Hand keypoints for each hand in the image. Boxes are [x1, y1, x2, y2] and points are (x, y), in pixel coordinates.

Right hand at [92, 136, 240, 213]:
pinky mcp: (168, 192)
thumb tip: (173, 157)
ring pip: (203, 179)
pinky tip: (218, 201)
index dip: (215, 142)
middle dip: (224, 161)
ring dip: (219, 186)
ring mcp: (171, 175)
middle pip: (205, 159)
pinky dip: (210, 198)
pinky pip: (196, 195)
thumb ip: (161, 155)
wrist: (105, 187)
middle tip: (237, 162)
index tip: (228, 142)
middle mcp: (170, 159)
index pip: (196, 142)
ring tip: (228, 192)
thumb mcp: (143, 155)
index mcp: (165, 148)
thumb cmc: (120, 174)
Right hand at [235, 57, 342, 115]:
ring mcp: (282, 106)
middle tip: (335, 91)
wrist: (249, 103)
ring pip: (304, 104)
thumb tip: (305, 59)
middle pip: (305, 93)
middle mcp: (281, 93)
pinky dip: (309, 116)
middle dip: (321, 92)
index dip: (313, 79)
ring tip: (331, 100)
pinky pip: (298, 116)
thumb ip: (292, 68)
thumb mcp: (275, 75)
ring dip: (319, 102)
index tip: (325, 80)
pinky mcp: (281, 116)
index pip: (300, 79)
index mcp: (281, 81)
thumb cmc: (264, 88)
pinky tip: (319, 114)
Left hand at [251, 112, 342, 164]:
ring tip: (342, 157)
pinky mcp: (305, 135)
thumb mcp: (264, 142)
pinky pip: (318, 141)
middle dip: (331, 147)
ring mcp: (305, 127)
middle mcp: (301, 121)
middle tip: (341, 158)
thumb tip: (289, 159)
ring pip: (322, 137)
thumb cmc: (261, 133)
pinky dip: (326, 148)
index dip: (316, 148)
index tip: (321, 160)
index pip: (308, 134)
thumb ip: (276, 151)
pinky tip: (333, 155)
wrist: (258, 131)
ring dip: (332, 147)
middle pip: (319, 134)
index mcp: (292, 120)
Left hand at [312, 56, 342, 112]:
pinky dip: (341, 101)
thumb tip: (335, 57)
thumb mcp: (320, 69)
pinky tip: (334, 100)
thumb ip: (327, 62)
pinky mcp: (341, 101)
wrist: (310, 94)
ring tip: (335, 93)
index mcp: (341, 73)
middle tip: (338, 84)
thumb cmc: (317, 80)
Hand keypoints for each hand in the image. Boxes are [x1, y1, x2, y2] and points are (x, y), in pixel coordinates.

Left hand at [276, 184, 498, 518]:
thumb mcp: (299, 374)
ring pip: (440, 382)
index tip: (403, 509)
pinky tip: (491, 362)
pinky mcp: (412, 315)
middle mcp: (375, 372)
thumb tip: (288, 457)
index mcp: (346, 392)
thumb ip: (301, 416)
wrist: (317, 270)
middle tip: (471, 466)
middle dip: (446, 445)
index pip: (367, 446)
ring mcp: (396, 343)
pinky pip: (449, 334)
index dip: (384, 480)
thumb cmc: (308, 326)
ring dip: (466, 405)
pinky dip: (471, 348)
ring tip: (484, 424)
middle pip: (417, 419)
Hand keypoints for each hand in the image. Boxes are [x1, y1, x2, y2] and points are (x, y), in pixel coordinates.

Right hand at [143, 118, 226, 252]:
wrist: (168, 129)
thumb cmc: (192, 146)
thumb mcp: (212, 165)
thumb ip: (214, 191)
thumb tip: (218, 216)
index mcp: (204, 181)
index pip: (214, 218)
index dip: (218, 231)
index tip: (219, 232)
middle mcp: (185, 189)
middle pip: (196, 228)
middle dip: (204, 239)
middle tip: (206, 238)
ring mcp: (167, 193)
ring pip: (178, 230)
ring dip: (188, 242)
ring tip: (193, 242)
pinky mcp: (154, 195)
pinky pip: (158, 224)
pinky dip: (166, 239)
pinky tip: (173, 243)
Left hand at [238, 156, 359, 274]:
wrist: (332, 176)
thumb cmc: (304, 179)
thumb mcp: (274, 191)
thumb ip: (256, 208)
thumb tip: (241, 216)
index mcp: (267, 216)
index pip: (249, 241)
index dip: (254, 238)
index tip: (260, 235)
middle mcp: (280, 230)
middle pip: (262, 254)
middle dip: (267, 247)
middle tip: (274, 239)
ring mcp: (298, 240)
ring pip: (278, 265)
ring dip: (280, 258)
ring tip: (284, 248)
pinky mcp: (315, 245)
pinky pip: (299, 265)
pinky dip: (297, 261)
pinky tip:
=====
- [Instructions for the task]: The data must be printed verbatim, line by line.

- [Reply to the task]:
Hand keypoints for each hand in the image. Boxes are [x1, y1, x2, y2] and points are (x, y), in pixel coordinates.

Right hand at [92, 136, 240, 213]:
pinky mcp: (168, 192)
thumb tip: (173, 157)
ring pip: (203, 179)
pinky tip: (218, 201)
index dip: (215, 142)
middle dip: (224, 161)
ring dip: (219, 186)
ring mcp: (171, 175)
middle pip: (205, 159)
pinky dip: (210, 198)
pinky pip: (196, 195)
thumb ip: (161, 155)
wrist: (105, 187)
middle tip: (237, 162)
index tip: (228, 142)
middle mcp: (170, 159)
index pip: (196, 142)
ring tip: (228, 192)
thumb mcp: (143, 155)
index mcp: (165, 148)
thumb cmc: (120, 174)
Right hand at [235, 57, 342, 115]:
ring mcp: (282, 106)
middle tip: (335, 91)
wrist: (249, 103)
ring pip: (304, 104)
thumb tip: (305, 59)
middle pip: (305, 93)
middle mcp: (281, 93)
pinky dip: (309, 116)
middle dip: (321, 92)
index dip: (313, 79)
ring tip: (331, 100)
pinky pip: (298, 116)
thumb ip: (292, 68)
thumb mcp: (275, 75)
ring dip: (319, 102)
index tip: (325, 80)
pinky mcp: (281, 116)
index pip: (300, 79)
index mcp: (281, 81)
thumb cmc: (264, 88)
pinky tip: (319, 114)
Left hand at [251, 112, 342, 164]:
ring tip: (342, 157)
pinky mcp: (305, 135)
thumb mcp: (264, 142)
pinky pip: (318, 141)
middle dip: (331, 147)
ring mcp: (305, 127)
middle mcp: (301, 121)
middle tip: (341, 158)
thumb tip: (289, 159)
ring pip: (322, 137)
thumb cmc: (261, 133)
pinky dip: (326, 148)
index dip: (316, 148)
index tip: (321, 160)
index pip: (308, 134)
thumb ip: (276, 151)
pinky tip: (333, 155)
wrist: (258, 131)
ring dip: (332, 147)
middle pip: (319, 134)
index mcp: (292, 120)
Left hand at [312, 56, 342, 112]:
pinky dip: (341, 101)
thumb tip: (335, 57)
thumb mcp: (320, 69)
pinky tip: (334, 100)
thumb ip: (327, 62)
pinky mcp: (341, 101)
wrist: (310, 94)
ring tip: (335, 93)
index mcp: (341, 73)
middle tip: (338, 84)
thumb cmc: (317, 80)
Hand keypoints for each hand in the image. Boxes are [x1, y1, x2, y2] and points are (x, y), in pixel coordinates.

Left hand at [276, 184, 498, 518]:
thumb mcp: (299, 374)
ring pip: (440, 382)
index tip: (403, 509)
pinky tip: (491, 362)
pinky mcp: (412, 315)
middle mcp: (375, 372)
thumb tip: (288, 457)
index mcp: (346, 392)
thumb ip: (301, 416)
wrist: (317, 270)
middle tip: (471, 466)
middle dip: (446, 445)
index pip: (367, 446)
ring mcp: (396, 343)
pinky pip: (449, 334)
index dip: (384, 480)
thumb cmc: (308, 326)
ring dip: (466, 405)
pinky dip: (471, 348)
ring tip: (484, 424)
middle pip: (417, 419)
Hand keypoints for each hand in the image. Boxes are [x1, y1, x2, y2] and points are (x, y), in pixel coordinates.

Right hand at [143, 118, 226, 252]:
wrist: (168, 129)
thumb cmc: (192, 146)
thumb mcp: (212, 165)
thumb ip: (214, 191)
thumb tip: (218, 216)
index mcp: (204, 181)
index pip: (214, 218)
index dip: (218, 231)
index tip: (219, 232)
middle mcp: (185, 189)
middle pip: (196, 228)
middle dip: (204, 239)
middle tip: (206, 238)
ring mcp: (167, 193)
ring pip: (178, 230)
ring dip: (188, 242)
ring tip: (193, 242)
pinky mcp: (154, 195)
pinky pip: (158, 224)
pinky dip: (166, 239)
pinky tip: (173, 243)
Left hand at [238, 156, 359, 274]:
wrist: (332, 176)
thumb cmc: (304, 179)
thumb mcp: (274, 191)
thumb ip: (256, 208)
thumb tip: (241, 216)
index mcp: (267, 216)
index pip: (249, 241)
index dip: (254, 238)
index tip: (260, 235)
middle mcp: (280, 230)
middle pip: (262, 254)
middle dip: (267, 247)
middle tip: (274, 239)
ring mcp: (298, 240)
ring pip: (278, 265)
ring dip: (280, 258)
ring tip: (284, 248)
pinky mcp: (315, 245)
pinky pip: (299, 265)
pinky dip: (297, 261)
pinky tip:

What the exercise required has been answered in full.